WHAT YOU SHOULD DO: What you hand back must match the listing exactly.

INPUT:
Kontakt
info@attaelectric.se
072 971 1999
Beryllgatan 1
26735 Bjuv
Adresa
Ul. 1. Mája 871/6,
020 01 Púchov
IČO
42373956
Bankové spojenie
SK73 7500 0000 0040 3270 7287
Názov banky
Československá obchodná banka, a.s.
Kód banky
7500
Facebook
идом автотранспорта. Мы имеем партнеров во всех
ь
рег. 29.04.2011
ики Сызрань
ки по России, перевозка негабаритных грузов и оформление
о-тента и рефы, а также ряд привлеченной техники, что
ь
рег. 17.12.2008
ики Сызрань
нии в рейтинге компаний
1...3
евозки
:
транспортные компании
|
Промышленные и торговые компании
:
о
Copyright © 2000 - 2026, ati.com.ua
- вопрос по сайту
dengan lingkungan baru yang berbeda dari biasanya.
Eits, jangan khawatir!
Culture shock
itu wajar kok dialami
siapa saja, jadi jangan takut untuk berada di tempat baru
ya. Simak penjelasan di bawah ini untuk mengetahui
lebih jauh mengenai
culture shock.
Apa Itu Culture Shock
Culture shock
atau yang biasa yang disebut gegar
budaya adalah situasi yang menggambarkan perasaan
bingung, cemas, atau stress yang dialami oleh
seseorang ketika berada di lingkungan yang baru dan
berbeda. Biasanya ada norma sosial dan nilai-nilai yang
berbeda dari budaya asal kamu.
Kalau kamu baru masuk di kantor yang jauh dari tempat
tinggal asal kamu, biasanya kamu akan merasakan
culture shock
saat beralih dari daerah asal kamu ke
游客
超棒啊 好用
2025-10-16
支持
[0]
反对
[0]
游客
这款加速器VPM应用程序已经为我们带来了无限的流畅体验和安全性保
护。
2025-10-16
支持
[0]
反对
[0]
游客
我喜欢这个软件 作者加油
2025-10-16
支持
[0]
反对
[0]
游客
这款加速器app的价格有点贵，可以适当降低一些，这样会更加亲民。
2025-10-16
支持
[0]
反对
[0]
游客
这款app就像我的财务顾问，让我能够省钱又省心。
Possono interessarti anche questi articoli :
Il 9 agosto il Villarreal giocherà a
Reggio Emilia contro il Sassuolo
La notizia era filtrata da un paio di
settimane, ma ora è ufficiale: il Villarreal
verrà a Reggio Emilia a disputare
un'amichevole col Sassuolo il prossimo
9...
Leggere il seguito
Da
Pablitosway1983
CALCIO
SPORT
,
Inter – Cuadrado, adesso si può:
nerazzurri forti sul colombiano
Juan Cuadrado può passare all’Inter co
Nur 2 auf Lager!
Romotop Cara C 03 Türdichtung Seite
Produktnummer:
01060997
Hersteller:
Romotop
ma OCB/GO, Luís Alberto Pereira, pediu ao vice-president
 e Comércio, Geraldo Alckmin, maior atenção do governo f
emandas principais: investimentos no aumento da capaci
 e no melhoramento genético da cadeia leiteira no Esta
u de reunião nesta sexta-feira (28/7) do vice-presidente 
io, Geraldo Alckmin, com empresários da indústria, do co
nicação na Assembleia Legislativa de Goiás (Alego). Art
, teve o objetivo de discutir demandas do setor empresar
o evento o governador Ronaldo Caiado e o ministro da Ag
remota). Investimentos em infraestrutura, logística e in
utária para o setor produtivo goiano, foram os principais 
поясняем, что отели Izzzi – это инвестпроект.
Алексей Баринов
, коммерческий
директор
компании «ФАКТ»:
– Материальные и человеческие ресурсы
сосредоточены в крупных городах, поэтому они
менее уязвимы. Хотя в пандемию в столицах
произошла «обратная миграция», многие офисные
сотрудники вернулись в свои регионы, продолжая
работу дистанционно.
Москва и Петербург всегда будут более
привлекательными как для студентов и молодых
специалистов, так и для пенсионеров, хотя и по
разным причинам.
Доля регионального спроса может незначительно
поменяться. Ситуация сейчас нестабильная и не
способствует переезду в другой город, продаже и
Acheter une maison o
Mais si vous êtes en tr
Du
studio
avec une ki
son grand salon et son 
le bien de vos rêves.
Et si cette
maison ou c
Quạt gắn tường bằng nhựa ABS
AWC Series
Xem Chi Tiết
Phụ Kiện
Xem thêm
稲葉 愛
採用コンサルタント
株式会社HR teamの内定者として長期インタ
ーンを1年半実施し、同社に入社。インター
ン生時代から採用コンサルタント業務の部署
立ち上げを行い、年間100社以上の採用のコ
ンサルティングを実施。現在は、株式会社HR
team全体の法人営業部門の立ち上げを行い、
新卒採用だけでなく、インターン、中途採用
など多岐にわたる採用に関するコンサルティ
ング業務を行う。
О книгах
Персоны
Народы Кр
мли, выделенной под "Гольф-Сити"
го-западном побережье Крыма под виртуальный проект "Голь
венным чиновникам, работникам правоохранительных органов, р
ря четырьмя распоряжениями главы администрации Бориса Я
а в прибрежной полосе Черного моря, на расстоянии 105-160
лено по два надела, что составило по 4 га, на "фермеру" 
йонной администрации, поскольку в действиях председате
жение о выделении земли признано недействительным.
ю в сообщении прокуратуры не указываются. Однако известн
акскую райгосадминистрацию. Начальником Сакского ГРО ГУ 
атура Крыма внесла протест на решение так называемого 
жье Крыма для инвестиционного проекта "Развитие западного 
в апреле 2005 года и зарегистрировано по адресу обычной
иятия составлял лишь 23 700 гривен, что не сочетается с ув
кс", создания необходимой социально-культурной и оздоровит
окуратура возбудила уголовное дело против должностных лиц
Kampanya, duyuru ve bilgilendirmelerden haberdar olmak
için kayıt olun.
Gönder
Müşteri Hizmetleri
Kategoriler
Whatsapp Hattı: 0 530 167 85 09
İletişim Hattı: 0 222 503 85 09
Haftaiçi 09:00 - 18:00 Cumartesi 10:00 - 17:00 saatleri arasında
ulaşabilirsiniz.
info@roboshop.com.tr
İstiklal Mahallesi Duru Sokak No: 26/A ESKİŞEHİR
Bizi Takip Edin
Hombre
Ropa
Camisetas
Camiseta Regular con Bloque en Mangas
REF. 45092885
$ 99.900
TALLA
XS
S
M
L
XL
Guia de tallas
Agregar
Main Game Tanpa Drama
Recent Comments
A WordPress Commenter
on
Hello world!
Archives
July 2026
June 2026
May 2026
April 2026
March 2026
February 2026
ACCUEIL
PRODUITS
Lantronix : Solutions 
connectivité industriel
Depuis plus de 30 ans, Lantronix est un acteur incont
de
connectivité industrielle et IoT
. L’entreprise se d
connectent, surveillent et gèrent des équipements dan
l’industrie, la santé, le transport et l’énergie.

RESULT OF THE EXERCISE:
Kontakt
info@attaelectric.se
072 971 1999
Beryllgatan 1
26735 Bjuv
Adresa
Ul. 1. Mája 871/6,
020 01 Púchov
IČO
42373956
Bankové spojenie
SK73 7500 0000 0040 3270 7287
Názov banky
Československá obchodná banka, a.s.
Kód banky
7500
Facebook
идом автотранспорта. Мы имеем партнеров во всех
ь
рег. 29.04.2011
ики Сызрань
ки по России, перевозка негабаритных грузов и оформление
о-тента и рефы, а также ряд привлеченной техники, что
ь
рег. 17.12.2008
ики Сызрань
нии в рейтинге компаний
1...3
евозки
:
транспортные компании
|
Промышленные и торговые компании
:
о
Copyright © 2000 - 2026, ati.com.ua
- вопрос по сайту
dengan lingkungan baru yang berbeda dari biasanya.
Eits, jangan khawatir!
Culture shock
itu wajar kok dialami
siapa saja, jadi jangan takut untuk berada di tempat baru
ya. Simak penjelasan di bawah ini untuk mengetahui
lebih jauh mengenai
culture shock.
Apa Itu Culture Shock
Culture shock
atau yang biasa yang disebut gegar
budaya adalah situasi yang menggambarkan perasaan
bingung, cemas, atau stress yang dialami oleh
seseorang ketika berada di lingkungan yang baru dan
berbeda. Biasanya ada norma sosial dan nilai-nilai yang
berbeda dari budaya asal kamu.
Kalau kamu baru masuk di kantor yang jauh dari tempat
tinggal asal kamu, biasanya kamu akan merasakan
culture shock
saat beralih dari daerah asal kamu ke
游客
超棒啊 好用
2025-10-16
支持
[0]
反对
[0]
游客
这款加速器VPM应用程序已经为我们带来了无限的流畅体验和安全性保
护。
2025-10-16
支持
[0]
反对
[0]
游客
我喜欢这个软件 作者加油
2025-10-16
支持
[0]
反对
[0]
游客
这款加速器app的价格有点贵，可以适当降低一些，这样会更加亲民。
2025-10-16
支持
[0]
反对
[0]
游客
这款app就像我的财务顾问，让我能够省钱又省心。
Possono interessarti anche questi articoli :
Il 9 agosto il Villarreal giocherà a
Reggio Emilia contro il Sassuolo
La notizia era filtrata da un paio di
settimane, ma ora è ufficiale: il Villarreal
verrà a Reggio Emilia a disputare
un'amichevole col Sassuolo il prossimo
9...
Leggere il seguito
Da
Pablitosway1983
CALCIO
SPORT
,
Inter – Cuadrado, adesso si può:
nerazzurri forti sul colombiano
Juan Cuadrado può passare all’Inter co
Nur 2 auf Lager!
Romotop Cara C 03 Türdichtung Seite
Produktnummer:
01060997
Hersteller:
Romotop
ma OCB/GO, Luís Alberto Pereira, pediu ao vice-president
 e Comércio, Geraldo Alckmin, maior atenção do governo f
emandas principais: investimentos no aumento da capaci
 e no melhoramento genético da cadeia leiteira no Esta
u de reunião nesta sexta-feira (28/7) do vice-presidente 
io, Geraldo Alckmin, com empresários da indústria, do co
nicação na Assembleia Legislativa de Goiás (Alego). Art
, teve o objetivo de discutir demandas do setor empresar
o evento o governador Ronaldo Caiado e o ministro da Ag
remota). Investimentos em infraestrutura, logística e in
utária para o setor produtivo goiano, foram os principais 
поясняем, что отели Izzzi – это инвестпроект.
Алексей Баринов
, коммерческий
директор
компании «ФАКТ»:
– Материальные и человеческие ресурсы
сосредоточены в крупных городах, поэтому они
менее уязвимы. Хотя в пандемию в столицах
произошла «обратная миграция», многие офисные
сотрудники вернулись в свои регионы, продолжая
работу дистанционно.
Москва и Петербург всегда будут более
привлекательными как для студентов и молодых
специалистов, так и для пенсионеров, хотя и по
разным причинам.
Доля регионального спроса может незначительно
поменяться. Ситуация сейчас нестабильная и не
способствует переезду в другой город, продаже и
Acheter une maison o
Mais si vous êtes en tr
Du
studio
avec une ki
son grand salon et son 
le bien de vos rêves.
Et si cette
maison ou c
Quạt gắn tường bằng nhựa ABS
AWC Series
Xem Chi Tiết
Phụ Kiện
Xem thêm
稲葉 愛
採用コンサルタント
株式会社HR teamの内定者として長期インタ
ーンを1年半実施し、同社に入社。インター
ン生時代から採用コンサルタント業務の部署
立ち上げを行い、年間100社以上の採用のコ
ンサルティングを実施。現在は、株式会社HR
team全体の法人営業部門の立ち上げを行い、
新卒採用だけでなく、インターン、中途採用
など多岐にわたる採用に関するコンサルティ
ング業務を行う。
О книгах
Персоны
Народы Кр
мли, выделенной под "Гольф-Сити"
го-западном побережье Крыма под виртуальный проект "Голь
венным чиновникам, работникам правоохранительных органов, р
ря четырьмя распоряжениями главы администрации Бориса Я
а в прибрежной полосе Черного моря, на расстоянии 105-160
лено по два надела, что составило по 4 га, на "фермеру" 
йонной администрации, поскольку в действиях председате
жение о выделении земли признано недействительным.
ю в сообщении прокуратуры не указываются. Однако известн
акскую райгосадминистрацию. Начальником Сакского ГРО ГУ 
атура Крыма внесла протест на решение так называемого 
жье Крыма для инвестиционного проекта "Развитие западного 
в апреле 2005 года и зарегистрировано по адресу обычной
иятия составлял лишь 23 700 гривен, что не сочетается с ув
кс", создания необходимой социально-культурной и оздоровит
окуратура возбудила уголовное дело против должностных лиц
Kampanya, duyuru ve bilgilendirmelerden haberdar olmak
için kayıt olun.
Gönder
Müşteri Hizmetleri
Kategoriler
Whatsapp Hattı: 0 530 167 85 09
İletişim Hattı: 0 222 503 85 09
Haftaiçi 09:00 - 18:00 Cumartesi 10:00 - 17:00 saatleri arasında
ulaşabilirsiniz.
info@roboshop.com.tr
İstiklal Mahallesi Duru Sokak No: 26/A ESKİŞEHİR
Bizi Takip Edin
Hombre
Ropa
Camisetas
Camiseta Regular con Bloque en Mangas
REF. 45092885
$ 99.900
TALLA
XS
S
M
L
XL
Guia de tallas
Agregar
Main Game Tanpa Drama
Recent Comments
A WordPress Commenter
on
Hello world!
Archives
July 2026
June 2026
May 2026
April 2026
March 2026
February 2026
ACCUEIL
PRODUITS
Lantronix : Solutions 
connectivité industriel
Depuis plus de 30 ans, Lantronix est un acteur incont
de
connectivité industrielle et IoT
. L’entreprise se d
connectent, surveillent et gèrent des équipements dan
l’industrie, la santé, le transport et l’énergie.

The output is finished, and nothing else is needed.